El origen del mal: activismo y decadencia académica
El avance del irracionalismo posmoderno durante las décadas de los 80 y 90, junto con el desarrollo de las llamadas 'epistemologías alternativas', ha convertido a muchas facultades en bastiones del activismo político e identitario. El movimiento woke, definido con precisión por el filósofo John Gray en su obra 'Los nuevos leviatanes', es el hijo directo de estos tres factores: el secuestro ideológico, la falta de estándares y el repliegue de la izquierda hacia los campus tras la caída del Muro de Berlín.
Casos internacionales que evidencian la decadencia
En el Reino Unido, el escándalo de Jason Arday, quien obtuvo una cátedra en la Universidad de Cambridge en 2023 y fue celebrado como un hito, ha destapado una trama de plagio e incompetencia académica. El problema no es individual, sino sistémico: un sistema de irresponsabilidad organizada que valida y premia la mediocridad.
En Estados Unidos, la presión del gobierno de Trump ha generado debates profundos. El artículo de Tyler Austin Harper en The Atlantic, titulado 'Why I quit the tenure track', revela la hipocresía insoportable de la academia: racismo invertido, falta de sentido común y una plétora de paradocentes y asesores parasitarios.

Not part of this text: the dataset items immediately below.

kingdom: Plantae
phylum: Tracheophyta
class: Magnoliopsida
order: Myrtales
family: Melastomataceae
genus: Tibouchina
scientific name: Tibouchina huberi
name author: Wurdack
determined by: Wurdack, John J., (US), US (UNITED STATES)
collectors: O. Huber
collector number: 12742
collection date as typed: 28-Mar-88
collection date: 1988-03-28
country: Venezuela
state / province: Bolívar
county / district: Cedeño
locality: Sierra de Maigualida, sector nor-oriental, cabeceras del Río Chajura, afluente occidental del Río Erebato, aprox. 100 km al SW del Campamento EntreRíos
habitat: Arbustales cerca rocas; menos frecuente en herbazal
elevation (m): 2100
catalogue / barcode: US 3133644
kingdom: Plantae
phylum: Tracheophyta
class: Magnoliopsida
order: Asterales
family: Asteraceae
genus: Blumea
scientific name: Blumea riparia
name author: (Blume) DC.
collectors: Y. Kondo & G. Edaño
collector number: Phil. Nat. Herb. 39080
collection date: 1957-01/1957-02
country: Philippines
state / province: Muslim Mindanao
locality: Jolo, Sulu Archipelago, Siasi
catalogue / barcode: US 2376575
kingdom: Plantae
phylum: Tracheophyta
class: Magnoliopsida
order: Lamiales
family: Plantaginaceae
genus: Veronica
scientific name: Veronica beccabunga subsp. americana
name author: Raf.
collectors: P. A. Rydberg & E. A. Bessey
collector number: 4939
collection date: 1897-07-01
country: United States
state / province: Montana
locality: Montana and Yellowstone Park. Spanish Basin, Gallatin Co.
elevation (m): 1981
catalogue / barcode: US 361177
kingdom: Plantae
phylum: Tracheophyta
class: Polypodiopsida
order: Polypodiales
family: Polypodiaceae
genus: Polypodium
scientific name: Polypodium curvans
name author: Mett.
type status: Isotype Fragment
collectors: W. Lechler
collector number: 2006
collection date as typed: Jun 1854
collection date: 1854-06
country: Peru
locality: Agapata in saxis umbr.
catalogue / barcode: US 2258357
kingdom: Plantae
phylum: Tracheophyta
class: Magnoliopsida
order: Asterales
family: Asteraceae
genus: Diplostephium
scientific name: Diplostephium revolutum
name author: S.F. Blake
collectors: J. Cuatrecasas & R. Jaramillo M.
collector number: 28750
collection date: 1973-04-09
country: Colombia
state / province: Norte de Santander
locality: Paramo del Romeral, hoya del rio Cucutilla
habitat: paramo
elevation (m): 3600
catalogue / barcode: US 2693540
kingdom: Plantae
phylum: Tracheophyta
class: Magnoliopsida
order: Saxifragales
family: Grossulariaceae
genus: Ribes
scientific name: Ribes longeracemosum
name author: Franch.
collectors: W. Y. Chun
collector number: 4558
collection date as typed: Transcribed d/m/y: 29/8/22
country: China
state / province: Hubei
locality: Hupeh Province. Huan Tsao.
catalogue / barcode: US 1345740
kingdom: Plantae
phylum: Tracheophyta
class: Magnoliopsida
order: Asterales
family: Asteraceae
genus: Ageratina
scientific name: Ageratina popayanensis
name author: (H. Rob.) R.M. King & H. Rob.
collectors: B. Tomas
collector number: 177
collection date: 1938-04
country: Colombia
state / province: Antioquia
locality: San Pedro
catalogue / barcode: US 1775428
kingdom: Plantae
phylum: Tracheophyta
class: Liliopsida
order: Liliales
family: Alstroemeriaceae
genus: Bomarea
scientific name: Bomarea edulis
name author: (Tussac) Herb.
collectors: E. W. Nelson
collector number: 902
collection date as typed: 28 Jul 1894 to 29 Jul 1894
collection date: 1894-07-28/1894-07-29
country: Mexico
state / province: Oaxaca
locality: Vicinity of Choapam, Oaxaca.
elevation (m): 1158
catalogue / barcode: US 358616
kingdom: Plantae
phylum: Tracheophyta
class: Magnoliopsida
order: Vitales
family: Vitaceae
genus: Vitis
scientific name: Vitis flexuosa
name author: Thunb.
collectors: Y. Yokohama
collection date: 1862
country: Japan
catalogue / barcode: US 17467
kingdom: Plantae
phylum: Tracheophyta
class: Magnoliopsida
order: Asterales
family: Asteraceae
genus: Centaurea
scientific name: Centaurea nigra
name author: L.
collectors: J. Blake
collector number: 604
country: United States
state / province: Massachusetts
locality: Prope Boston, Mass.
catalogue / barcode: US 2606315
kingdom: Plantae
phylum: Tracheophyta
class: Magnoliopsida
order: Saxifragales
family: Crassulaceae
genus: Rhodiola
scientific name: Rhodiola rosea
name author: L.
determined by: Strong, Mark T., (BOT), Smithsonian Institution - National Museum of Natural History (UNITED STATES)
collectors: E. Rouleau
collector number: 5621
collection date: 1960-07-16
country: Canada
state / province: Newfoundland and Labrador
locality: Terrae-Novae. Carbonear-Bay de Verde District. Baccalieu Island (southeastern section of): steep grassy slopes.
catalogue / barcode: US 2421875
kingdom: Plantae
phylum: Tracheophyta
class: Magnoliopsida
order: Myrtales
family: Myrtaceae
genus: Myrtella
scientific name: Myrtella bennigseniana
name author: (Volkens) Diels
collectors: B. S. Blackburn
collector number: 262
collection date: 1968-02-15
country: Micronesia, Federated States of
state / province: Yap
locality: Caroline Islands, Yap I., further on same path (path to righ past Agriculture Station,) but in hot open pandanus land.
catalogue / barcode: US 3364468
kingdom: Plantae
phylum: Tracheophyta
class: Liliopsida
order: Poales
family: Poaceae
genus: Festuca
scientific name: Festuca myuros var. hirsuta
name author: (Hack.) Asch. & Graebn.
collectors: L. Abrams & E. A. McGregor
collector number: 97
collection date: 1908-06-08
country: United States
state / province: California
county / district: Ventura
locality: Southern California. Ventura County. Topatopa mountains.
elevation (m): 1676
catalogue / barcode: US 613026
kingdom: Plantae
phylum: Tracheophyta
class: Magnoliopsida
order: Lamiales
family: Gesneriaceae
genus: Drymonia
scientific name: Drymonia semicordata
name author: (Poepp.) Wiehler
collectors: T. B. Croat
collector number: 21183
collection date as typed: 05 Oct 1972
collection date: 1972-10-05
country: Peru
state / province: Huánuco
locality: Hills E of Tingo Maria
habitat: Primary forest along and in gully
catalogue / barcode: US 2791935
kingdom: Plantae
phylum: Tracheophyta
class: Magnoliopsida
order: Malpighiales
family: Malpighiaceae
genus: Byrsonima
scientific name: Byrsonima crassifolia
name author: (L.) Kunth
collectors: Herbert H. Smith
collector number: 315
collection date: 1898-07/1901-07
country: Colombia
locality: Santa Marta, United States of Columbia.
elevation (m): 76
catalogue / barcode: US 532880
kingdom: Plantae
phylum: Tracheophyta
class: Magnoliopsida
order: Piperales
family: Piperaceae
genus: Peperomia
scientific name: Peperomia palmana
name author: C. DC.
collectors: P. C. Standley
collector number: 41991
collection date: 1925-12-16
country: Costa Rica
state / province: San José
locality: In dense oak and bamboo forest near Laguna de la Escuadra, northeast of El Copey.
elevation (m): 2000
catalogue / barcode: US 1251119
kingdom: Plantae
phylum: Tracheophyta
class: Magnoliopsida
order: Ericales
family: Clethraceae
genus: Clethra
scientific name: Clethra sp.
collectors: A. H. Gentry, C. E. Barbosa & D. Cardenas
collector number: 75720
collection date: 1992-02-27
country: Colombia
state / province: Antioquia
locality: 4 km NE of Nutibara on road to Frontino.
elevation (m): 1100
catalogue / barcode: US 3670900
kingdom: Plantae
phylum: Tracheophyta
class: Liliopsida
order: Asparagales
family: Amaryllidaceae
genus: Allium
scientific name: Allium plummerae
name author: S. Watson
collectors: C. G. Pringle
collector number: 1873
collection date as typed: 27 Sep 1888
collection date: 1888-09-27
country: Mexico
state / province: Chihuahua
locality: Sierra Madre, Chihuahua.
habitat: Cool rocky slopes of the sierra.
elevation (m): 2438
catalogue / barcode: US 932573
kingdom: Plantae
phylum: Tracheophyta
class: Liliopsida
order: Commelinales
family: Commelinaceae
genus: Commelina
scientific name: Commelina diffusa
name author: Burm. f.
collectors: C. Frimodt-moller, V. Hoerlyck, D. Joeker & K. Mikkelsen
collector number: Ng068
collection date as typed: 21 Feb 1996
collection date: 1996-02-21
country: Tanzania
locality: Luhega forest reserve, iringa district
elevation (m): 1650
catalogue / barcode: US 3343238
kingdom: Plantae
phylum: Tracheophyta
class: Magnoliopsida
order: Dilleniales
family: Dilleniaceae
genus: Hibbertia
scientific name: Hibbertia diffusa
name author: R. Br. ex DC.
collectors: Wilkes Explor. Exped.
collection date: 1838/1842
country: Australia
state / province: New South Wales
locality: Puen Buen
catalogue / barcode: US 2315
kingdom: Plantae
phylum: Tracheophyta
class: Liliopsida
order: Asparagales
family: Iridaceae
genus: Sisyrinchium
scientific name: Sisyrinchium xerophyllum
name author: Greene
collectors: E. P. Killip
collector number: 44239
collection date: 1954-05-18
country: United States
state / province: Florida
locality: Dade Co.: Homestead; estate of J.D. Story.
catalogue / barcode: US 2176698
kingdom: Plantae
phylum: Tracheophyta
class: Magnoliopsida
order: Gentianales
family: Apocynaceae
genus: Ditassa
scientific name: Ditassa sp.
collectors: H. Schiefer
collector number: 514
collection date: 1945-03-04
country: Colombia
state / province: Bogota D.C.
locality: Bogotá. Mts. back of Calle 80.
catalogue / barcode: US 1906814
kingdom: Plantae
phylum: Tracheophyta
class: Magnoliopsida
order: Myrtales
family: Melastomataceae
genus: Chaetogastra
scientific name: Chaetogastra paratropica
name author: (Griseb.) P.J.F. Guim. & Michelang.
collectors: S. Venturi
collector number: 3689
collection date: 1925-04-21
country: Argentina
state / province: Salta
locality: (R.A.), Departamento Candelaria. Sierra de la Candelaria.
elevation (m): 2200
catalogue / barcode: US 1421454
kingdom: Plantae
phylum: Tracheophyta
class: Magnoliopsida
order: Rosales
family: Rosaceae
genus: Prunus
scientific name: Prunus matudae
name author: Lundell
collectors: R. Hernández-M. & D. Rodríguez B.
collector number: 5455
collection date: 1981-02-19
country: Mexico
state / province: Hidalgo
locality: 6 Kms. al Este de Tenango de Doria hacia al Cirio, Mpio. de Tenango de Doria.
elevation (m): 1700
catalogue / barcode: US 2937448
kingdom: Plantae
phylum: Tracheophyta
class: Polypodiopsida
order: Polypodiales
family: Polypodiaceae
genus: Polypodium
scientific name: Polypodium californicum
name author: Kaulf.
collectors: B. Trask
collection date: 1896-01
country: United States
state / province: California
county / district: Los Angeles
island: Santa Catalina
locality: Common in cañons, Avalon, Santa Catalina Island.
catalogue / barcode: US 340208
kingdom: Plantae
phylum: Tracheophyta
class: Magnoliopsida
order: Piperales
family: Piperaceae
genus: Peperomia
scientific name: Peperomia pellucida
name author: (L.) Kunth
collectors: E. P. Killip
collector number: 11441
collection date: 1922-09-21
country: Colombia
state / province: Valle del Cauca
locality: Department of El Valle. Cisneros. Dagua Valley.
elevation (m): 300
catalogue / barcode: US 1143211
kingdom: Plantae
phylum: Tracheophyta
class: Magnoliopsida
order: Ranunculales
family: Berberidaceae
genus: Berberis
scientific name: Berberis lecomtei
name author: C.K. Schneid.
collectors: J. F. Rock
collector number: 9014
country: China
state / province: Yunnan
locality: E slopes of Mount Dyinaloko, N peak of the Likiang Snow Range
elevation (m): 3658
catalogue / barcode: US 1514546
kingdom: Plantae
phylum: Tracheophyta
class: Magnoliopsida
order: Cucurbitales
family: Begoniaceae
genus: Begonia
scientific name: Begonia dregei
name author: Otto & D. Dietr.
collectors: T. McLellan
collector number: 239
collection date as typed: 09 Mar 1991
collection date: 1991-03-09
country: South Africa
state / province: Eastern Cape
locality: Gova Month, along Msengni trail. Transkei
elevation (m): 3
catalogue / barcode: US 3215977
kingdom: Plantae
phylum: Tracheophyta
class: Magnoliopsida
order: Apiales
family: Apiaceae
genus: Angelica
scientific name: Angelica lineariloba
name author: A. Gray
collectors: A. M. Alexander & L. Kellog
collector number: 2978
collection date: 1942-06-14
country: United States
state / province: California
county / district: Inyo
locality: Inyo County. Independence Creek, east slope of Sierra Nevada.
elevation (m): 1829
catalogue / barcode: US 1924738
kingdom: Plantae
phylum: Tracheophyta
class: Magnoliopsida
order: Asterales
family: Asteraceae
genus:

El informe que Chile necesita
Las rectorías de las universidades de Washington y Vanderbilt encargaron un informe sobre el estado de las humanidades y las ciencias sociales. El documento, publicado en septiembre, ofrece un panorama balanceado y permite focalizar intervenciones futuras. Chile debe seguir este ejemplo.
Si el Ministerio de Ciencia considera que estas áreas son importantes pero no funcionan bien, lo correcto es impulsar un diagnóstico común. Los rectores universitarios deberían estar de acuerdo y liderar esta iniciativa. Se requiere una comisión políticamente plural, académicamente excelente e independiente, capaz de definir con exactitud la naturaleza del problema y las preguntas a responder.
La responsabilidad de las disciplinas
Si nuestras humanidades y ciencias sociales no son capaces de producir un informe de esta naturaleza, no tendrían cómo justificar su demanda por recursos. Estas disciplinas deben estar a la altura de su rol como herramientas de reflexividad y autoobservación social. Si no pueden observarse a sí mismas, difícilmente podrán contribuir al desarrollo del país.
El desafío es claro: romper el diálogo de sordos y avanzar hacia un diagnóstico riguroso que permita recuperar los estándares académicos y devolver a estas áreas su verdadero propósito.